A amplitude dos impactos

Em cenários de elevação do nível do mar, a penetração da salinidade tenderá a intensificar-se, e a evaporação das águas pode aumentar a salinidade dos estuários, causando um processo chamado de marinização do estuário e que já está a ser registado em alguns locais. Nesse processo, espécies marinhas que não costumam habitar o ecossistema estuarino passam a colonizar este ambiente, uma adaptação que aparentemente não parece ter consequências, mas que esconde outros problemas.

“Isto abre o precedente para espécies oportunistas, como as espécies invasoras, que reconhecidamente causam desequilíbrio ambiental. Por exemplo, uma espécie de peixe invasor pode chegar ao ambiente estuarino numa situação de desequilíbrio e ser favorecida por ser mais tolerante a situações estressantes enquanto as espécies nativas ainda se estão a adaptar às novas condições.

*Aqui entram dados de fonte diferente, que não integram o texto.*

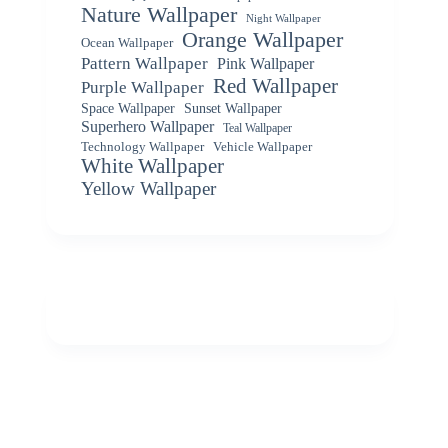
Nature Wallpaper
Night Wallpaper
Orange Wallpaper
Ocean Wallpaper
Pattern Wallpaper
Pink Wallpaper
Red Wallpaper
Purple Wallpaper
Space Wallpaper
Sunset Wallpaper
Superhero Wallpaper
Teal Wallpaper
Vehicle Wallpaper
Technology Wallpaper
White Wallpaper
Yellow Wallpaper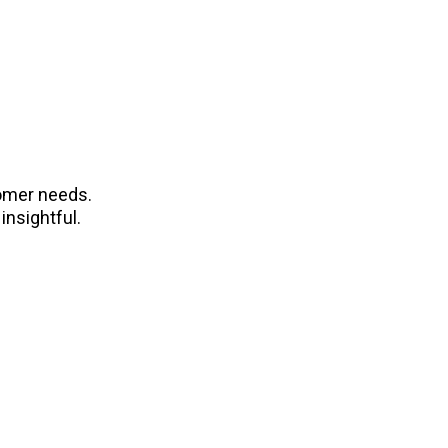
tomer needs.
insightful.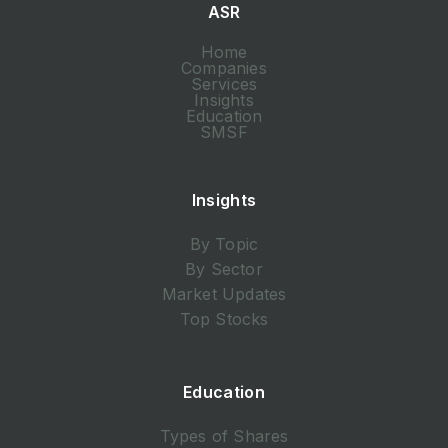
ASR
Home
Companies
Services
Insights
Education
SMSF
Insights
By Topic
By Sector
Market Updates
Top Stocks
Education
Types of Shares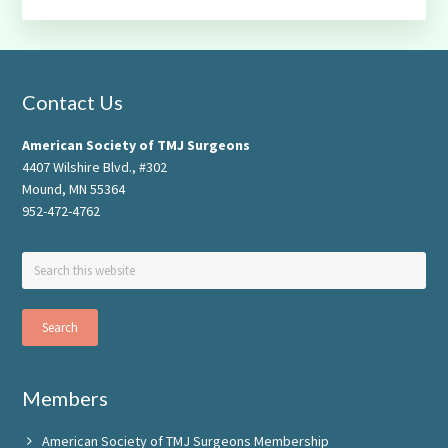
Footer
Contact Us
American Society of TMJ Surgeons
4407 Wilshire Blvd., #302
Mound, MN 55364
952-472-4762
Search
this
website
Members
American Society of TMJ Surgeons Membership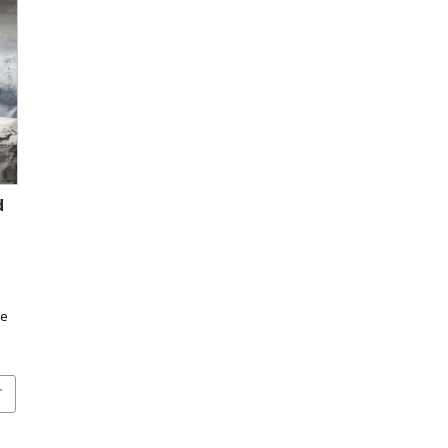
d
s
he
T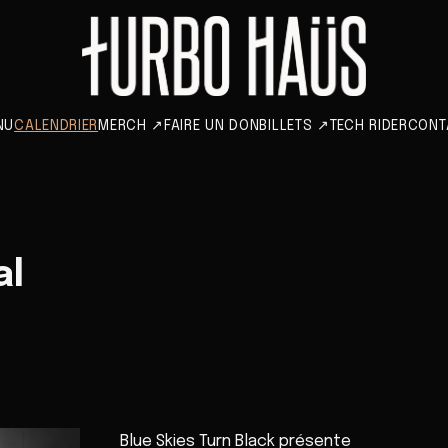
NU
CALENDRIER
MERCH
↗
FAIRE UN DON
BILLETS
↗
TECH RIDER
CONT
al
Blue Skies Turn Black présente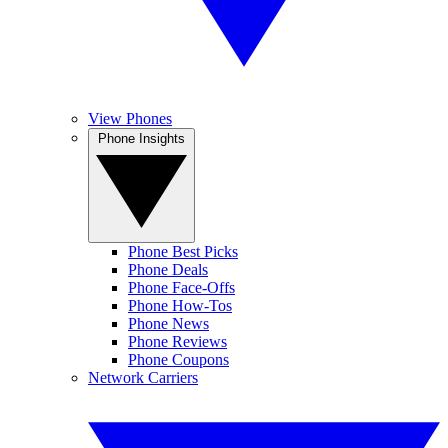
View Phones
Phone Insights
Phone Best Picks
Phone Deals
Phone Face-Offs
Phone How-Tos
Phone News
Phone Reviews
Phone Coupons
Network Carriers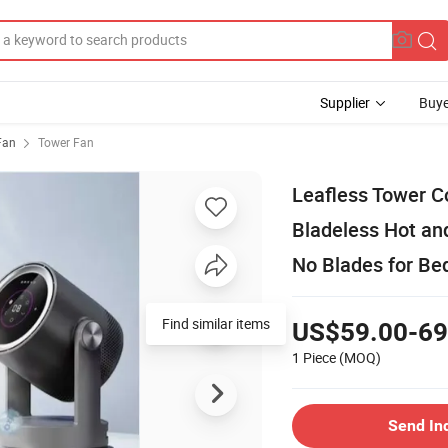
Supplier
Buye
 Fan
Tower Fan
Leafless Tower C
Bladeless Hot and
No Blades for B
Find similar items
US$59.00-69
1 Piece
(MOQ)
Send In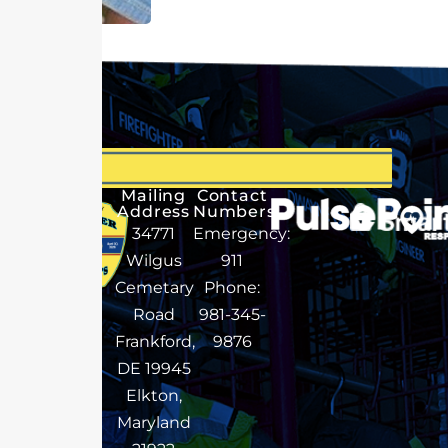
Mailing
Contact
Address
Numbers
34771
Emergency:
Wilgus
911
Cemetary
Phone:
Road
981-345-
Frankford,
9876
DE 19945
Elkton,
Maryland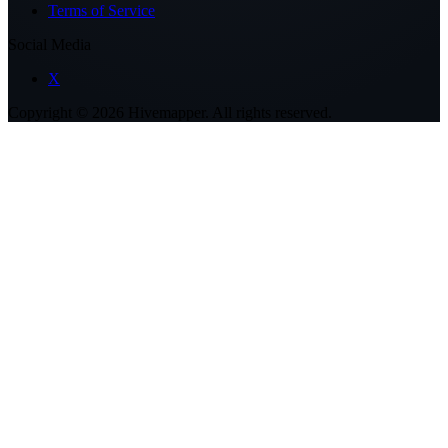
Terms of Service
Social Media
X
Copyright ©
2026
Hivemapper. All rights reserved.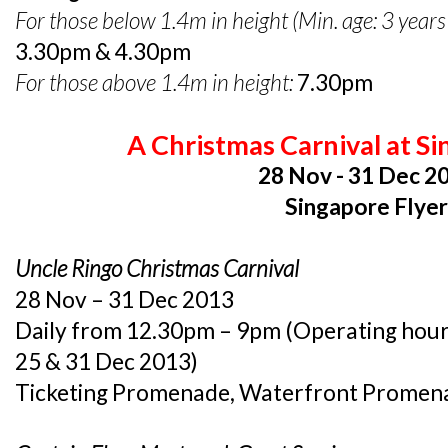
For those below 1.4m in height (Min. age: 3 years
3.30pm & 4.30pm
For those above 1.4m in height:
7.30pm
A Christmas Carnival at Si
28 Nov - 31 Dec 2
Singapore Flye
Uncle Ringo Christmas Carnival
28 Nov – 31 Dec 2013
Daily from 12.30pm – 9pm (Operating hours
25 & 31 Dec 2013)
Ticketing Promenade, Waterfront Promen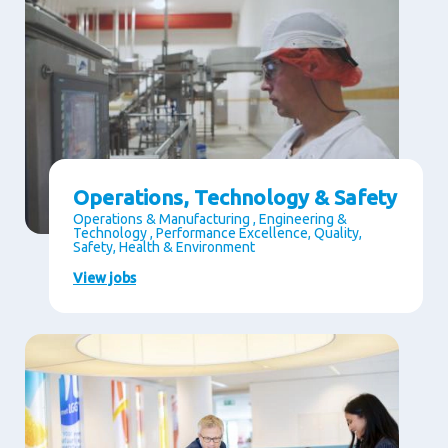
Operations, Technology & Safety
Operations & Manufacturing , Engineering &
Technology , Performance Excellence, Quality,
Safety, Health & Environment
View jobs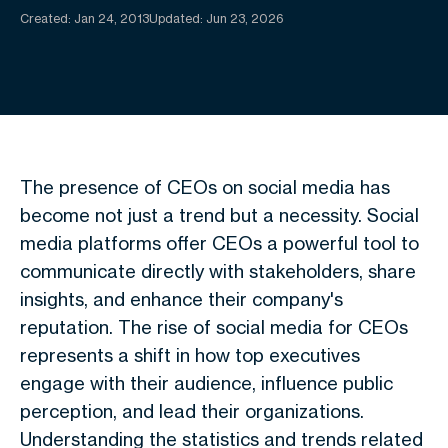
Created:
Jan 24, 2013
Updated: Jun 23, 2026
The presence of CEOs on social media has
become not just a trend but a necessity. Social
media platforms offer CEOs a powerful tool to
communicate directly with stakeholders, share
insights, and enhance their company's
reputation. The rise of social media for CEOs
represents a shift in how top executives
engage with their audience, influence public
perception, and lead their organizations.
Understanding the statistics and trends related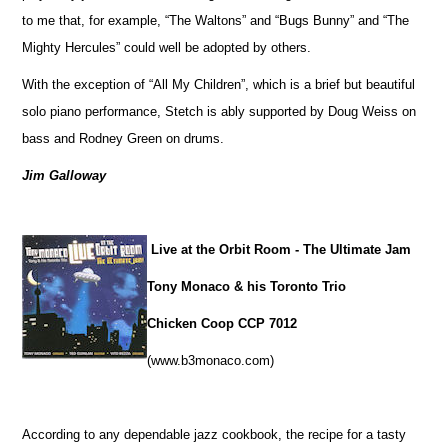
to me that, for example, “The Waltons” and “Bugs Bunny” and “The
Mighty Hercules” could well be adopted by others.
With the exception of “All My Children”, which is a brief but beautiful
solo piano performance, Stetch is ably supported by Doug Weiss on
bass and Rodney Green on drums.
Jim Galloway
Live at the Orbit Room - The Ultimate Jam
Tony Monaco & his Toronto Trio
Chicken Coop CCP 7012
(www.b3monaco.com)
According to any dependable jazz cookbook, the recipe for a tasty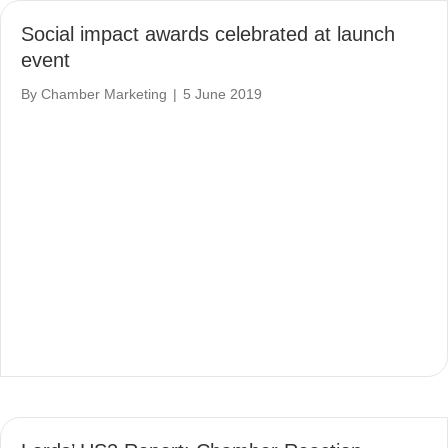
Social impact awards celebrated at launch
event
By
Chamber Marketing
|
5 June 2019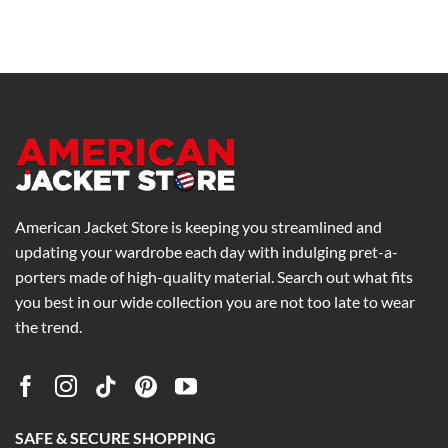
price
price
range:
was:
is:
$195.00
$205.00.
$159.00.
through
$235.00
American Jacket Store is keeping you streamlined and
updating your wardrobe each day with indulging pret-a-
porters made of high-quality material. Search out what fits
you best in our wide collection you are not too late to wear
the trend.
SAFE & SECURE SHOPPING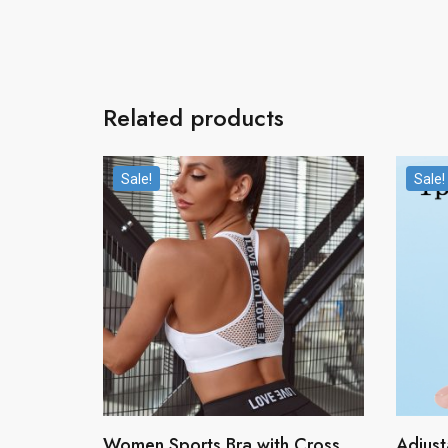
Related products
Sale!
Sale!
Women Sports Bra with Cross
Adjust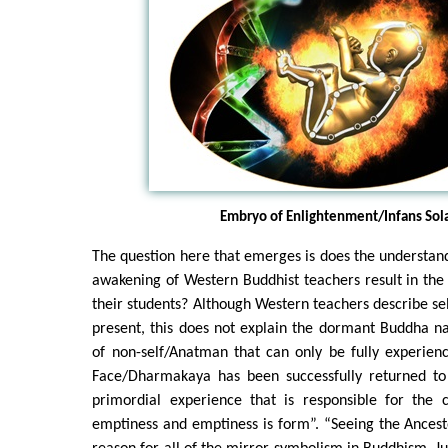
Embryo of Enlightenment/Infans Sola
The question here that emerges is does the understan
awakening of Western Buddhist teachers result in th
their students? Although Western teachers describe sel
present, this does not explain the dormant Buddha n
of non-self/Anatman that can only be fully experien
Face/Dharmakaya has been successfully returned to v
primordial experience that is responsible for the 
emptiness and emptiness is form”. “Seeing the Ancesto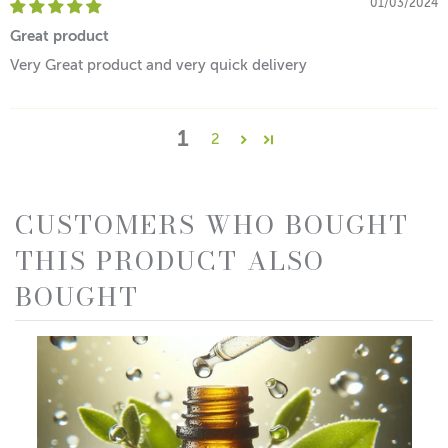
01/03/2024
Great product
Very Great product and very quick delivery
1
2
CUSTOMERS WHO BOUGHT
THIS PRODUCT ALSO
BOUGHT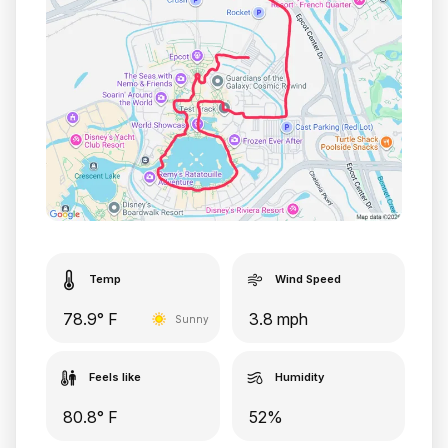
Temp
Wind Speed
78.9° F
3.8 mph
Sunny
Feels like
Humidity
80.8° F
52%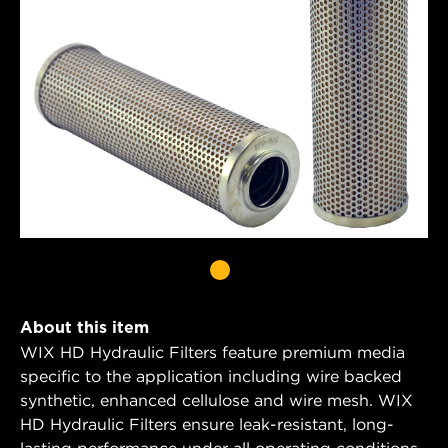
About this item
WIX HD Hydraulic Filters feature premium media
specific to the application including wire backed
synthetic, enhanced cellulose and wire mesh. WIX
HD Hydraulic Filters ensure leak-resistant, long-
lasting performance under all operating conditions.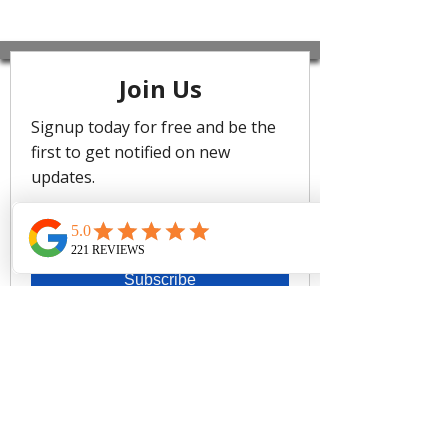
The mood is all about maximalism
and unexpected hues. Introducing
Sublime - our bright new edit centred
around wanderlust inspiring prints,
with the spotlight on body-sculpting
styles that mould and shape the
body.
Sublime swim collection is made with
Eco recycled shell, internal linings
and powermesh on a luxe heavy-
weight lycra. Each swimsuit contains
over 70% recycled materials.
Singlet top only
Best suited for cups A to DD
Fixed soft cup support
Adjustable & convertible straps -
adjust for comfort & to ensure the
perfect fit
Side boning for shape & side
support
Powermesh lining for front & back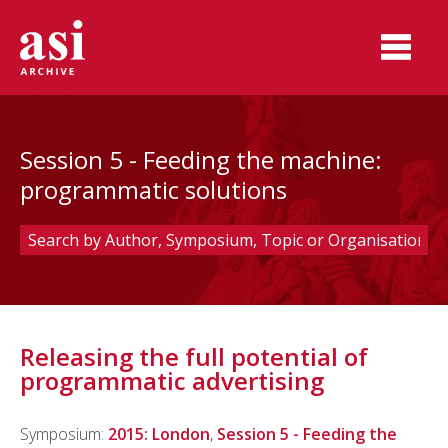
Session 5 - Feeding the machine:
programmatic solutions
Releasing the full potential of
programmatic advertising
Symposium:
2015: London
,
Session 5 - Feeding the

Neste caso, as espécies invasoras podem reduzir drasticamente os recursos alimentares das espécies nativas, competindo com elas e reduzindo-as até à sua extinção nesse local”, explica Yuri Costa.

Além das preocupações com a biodiversidade, o investigador do CIIMAR aponta o problema da introdução de espécies invasoras para as populações. “Outro fator preocupante é que estas espécies invasoras podem afetar os recursos alimentares, e muitas vezes de subsistência, para as populações humanas envolventes que não têm essas espécies invasoras como alvo de captura e apenas percebem o declínio das espécies que tradicionalmente costumavam capturar.”